La Gallinule africaine (Paragallinula angulata) appartenait encore récemment au même genre que la Gallinule poule-d’eau (Gallinula chloropus), mais sa classification taxonomique a récemment été changée afin de résoudre la polyphylie (= absence d’ancêtre commun) de Gallinula (lire Proposition d’une nouvelle classification de la famille des Rallidés). Elle est souvent confondue avec cette espèce familière, mais elle est plus petite, sa ligne blanche latérale est plus étroite, son bec est plus large et presque entièrement jaune (à l’exception d’une zone rouge sur le culmen), et non pas en grande partie rouge, sa plaque frontale a une extrémité pointue et non pas arrondie, et ses pattes sont jaunes et non pas verdâtres. L’immature a un plumage d’un brun-chamois plus chaud que celui de la Gallinule poule-d’eau, et son bec est jaunâtre et non pas brunâtre.

Elle est largement répandue dans les zones humides d’Afrique subsaharienne, à l’exception du sud du continent et de Madagascar.

Gallinule africaine (Paragallinula angulata)
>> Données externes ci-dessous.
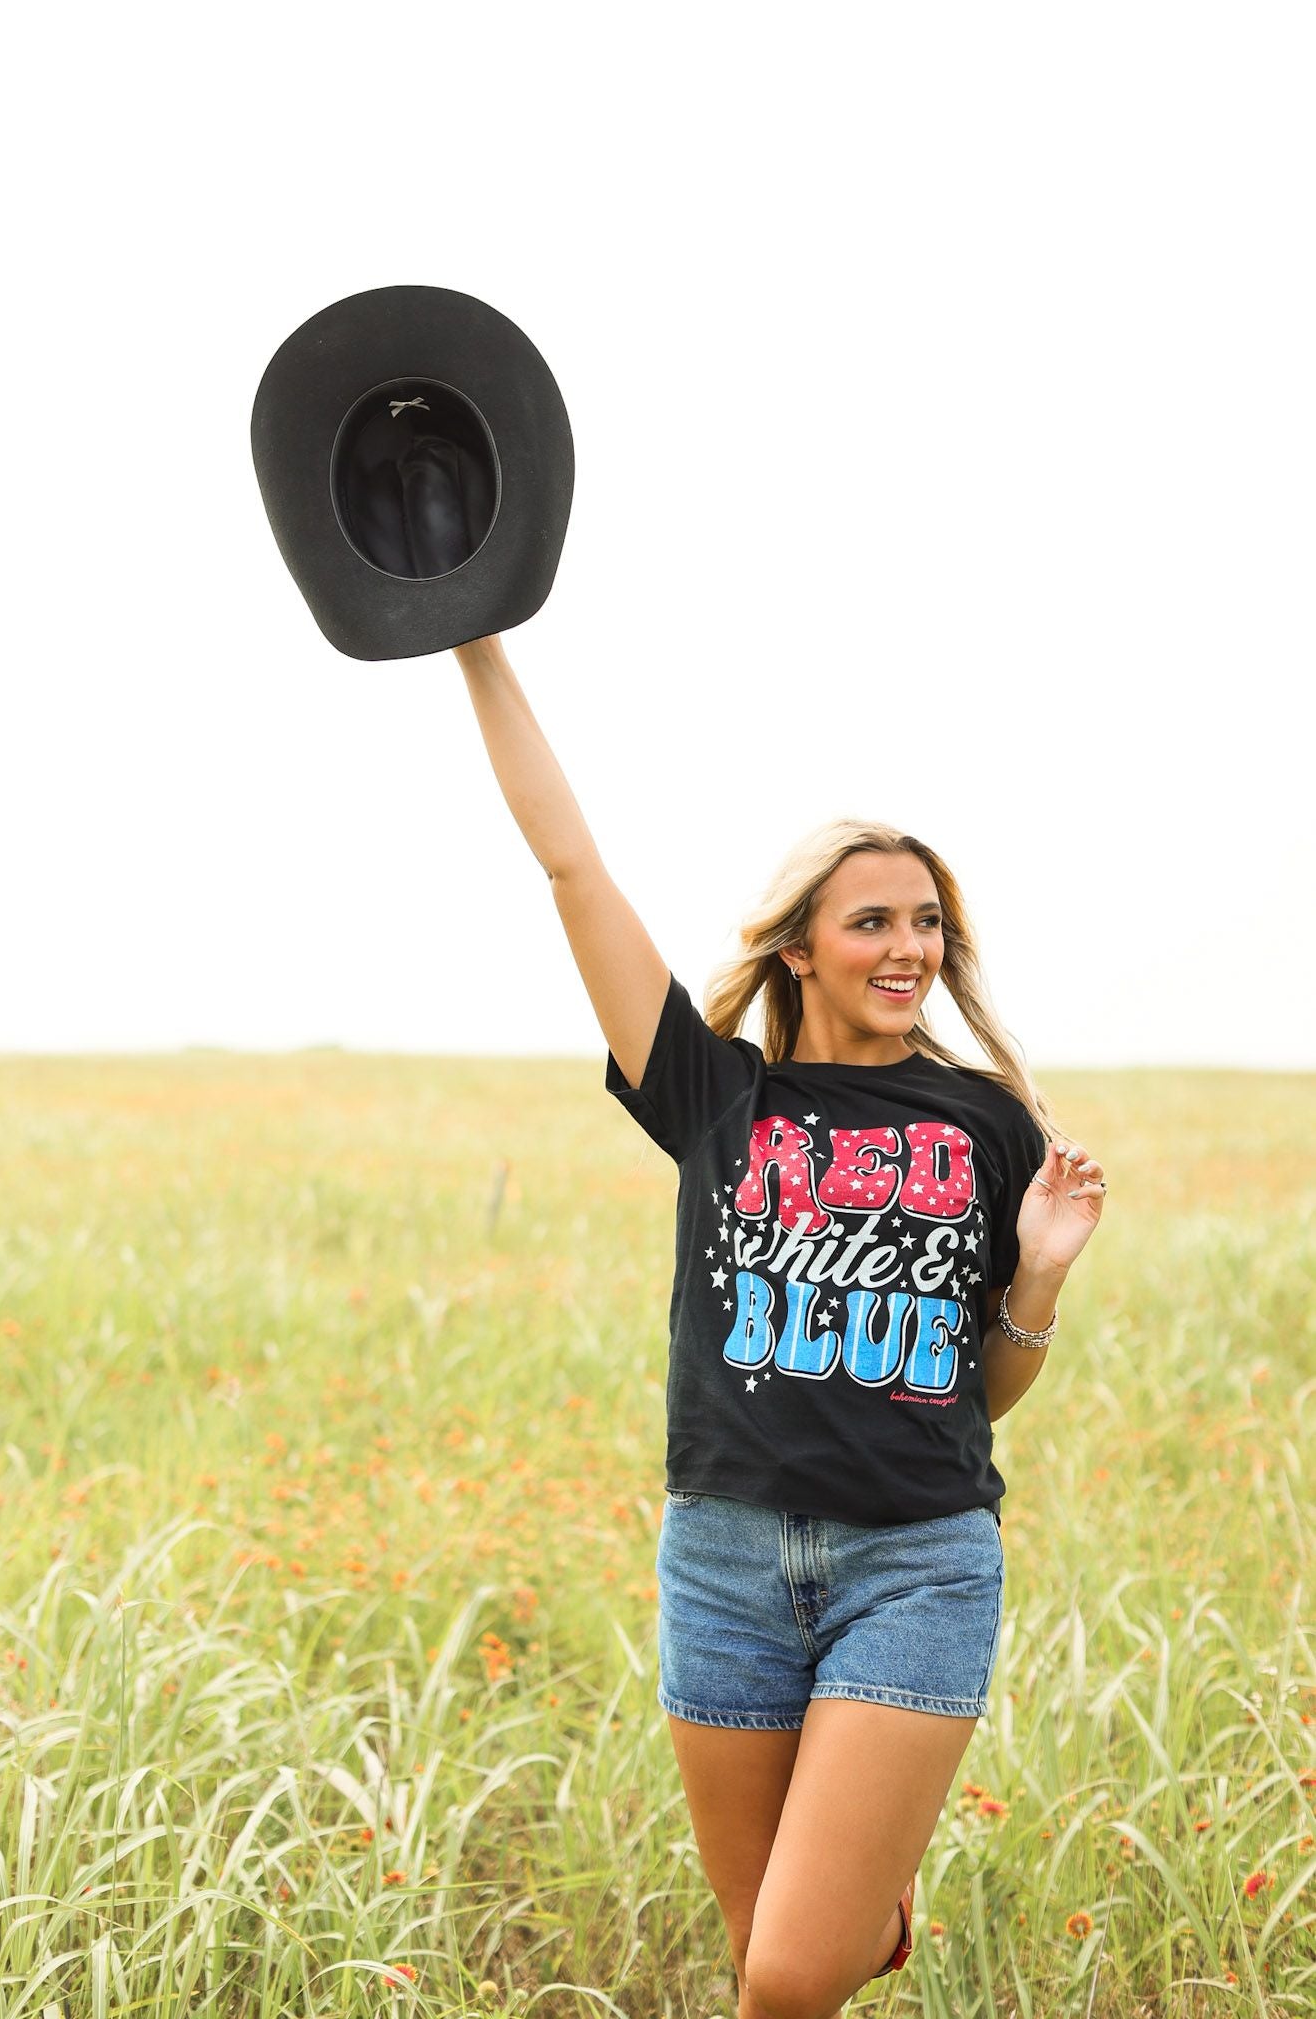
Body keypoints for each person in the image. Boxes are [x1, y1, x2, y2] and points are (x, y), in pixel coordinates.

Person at [453, 631, 1107, 2019]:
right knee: (781, 1957)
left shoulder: (985, 1120)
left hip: (914, 1567)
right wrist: (474, 640)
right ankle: (862, 1905)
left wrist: (1035, 1280)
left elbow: (969, 1397)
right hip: (725, 1562)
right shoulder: (712, 1094)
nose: (907, 949)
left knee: (786, 1981)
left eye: (924, 921)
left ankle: (848, 1910)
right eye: (872, 920)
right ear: (800, 942)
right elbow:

Gallinule africaine (Paragallinula angulata) immature dans une prairie humide près d’Ajaccio (Corse-du-Sud) le 7 mars 2024 : il s’agit a priori de la première donnée pour la France (cliquez sur la photo pour l’agrandir).
Photographie : Jacques Artieda / Corse-Ornitho

C’est une espèce accidentelle très rare dans le Paléarctique occidental (lire Qu’est-ce que le Paléarctique occidental ?), avec seulement huit données connues jusqu’en 2020 :

  • un immature découvert dans une prairie inondée près d’Olot en Catalogne (Espagne) le 23 janvier 2020.
  • Un immature qui a heurté un immeuble sur l’île de Lanzarote, dans l’archipel des Canaries (Espagne), le 15 janvier 2020. Il a pu être soigné et relâché.
  • Trois oiseaux trouvés en 2020 sur l’archipel du Cap-Vert (lire Observer les oiseaux sur les îles du Cap-Vert), avec respectivement un immature le 24 février sur l’île de Santiago, le 5 mars dans un marais au nord de Santa Maria, sur l’île de Sal, et un adulte sur Boa Vista le 24 juillet.
  • Un oiseau de premier hiver trouvé le 5 février 2000 sur un bateau (lire Ces oiseaux qui voyagent sur des bateaux) au large de Laxe, dans la province de La Corogne (Espagne), mais qui est mort peu après.
  • Une femelle observée le 10 mars 2003 à Algésiras, dans la province de Cadix (Espagne), qui est également morte plus tard.
  • Un mâle collecté à Funchal, sur l’île de Madère (lire Observer les oiseaux sur l’île de Madère), le 26 janvier 1895.

Le 7 mars 2024, alors qu’il observait les oiseaux dans une prairie humide récemment débroussaillée prometteuse pour les migrateurs printaniers proche de l’entrée du siège d’Air Corsica, à l’est d’Ajaccio en Corse-du-Sud (lire Où observer les oiseaux près d’Ajaccio ?), Jacques Artieda a cru avoir aperçu une marouette évoluant dans les jeunes roseaux, mais l’oiseau a finalement nagé en eau libre et il l’a photographié : il s’agissait semble-t-il seulement d’une jeune Gallinule poule-d’eau, comme l’a également pensé au premier abord Bernard Recorbet, qui a pu l’observer avec sa longue-vue.

Situation d'Ajaccio (Corse-du-Sud)

Situation d’Ajaccio (Corse-du-Sud).
Carte : Ornithomedia.com

Jacques a publié ses clichés sur son blog Corse-Ornitho, et peu après, un visiteur, Thomas Galewski , a remarqué que cette gallinule n’était pas « ordinaire » : c’était en effet une jeune Gallinule africaine, au gros bec en grande partie jaune avec le culmen sombre bien visible.  Bernard Recorbet a pu la revoir le 9 mars, et Jacques a transmis un dossier au Comité d’Homologation National. 

C’est a priori la première observation de cette espèce africaine pour la France métropolitaine, et l’une des rares données pour le Paléarctique occidental. Elle confirme le fort potentiel des zones humides proches d’Ajaccio, et plus largement, l’intérêt ornithologique méconnu et sous-estimé de la Corse, notamment pour la découverte d’oiseaux accidentels rares venus du Sud. Enfin, elle démontre qu’il faut être attentif quand on observe les oiseaux communs, car une surprise est toujours possible.

Le statut de la Gallinule africaine semble en train de changer en Europe du Sud, avec une augmentation apparente des données depuis 2019, peut-être en relation avec le changement climatique qui favorise les arrivées d’espèces africaines sur notre continent (lire Le Bruant du Sahara a niché pour la première fois en Europe en 2023).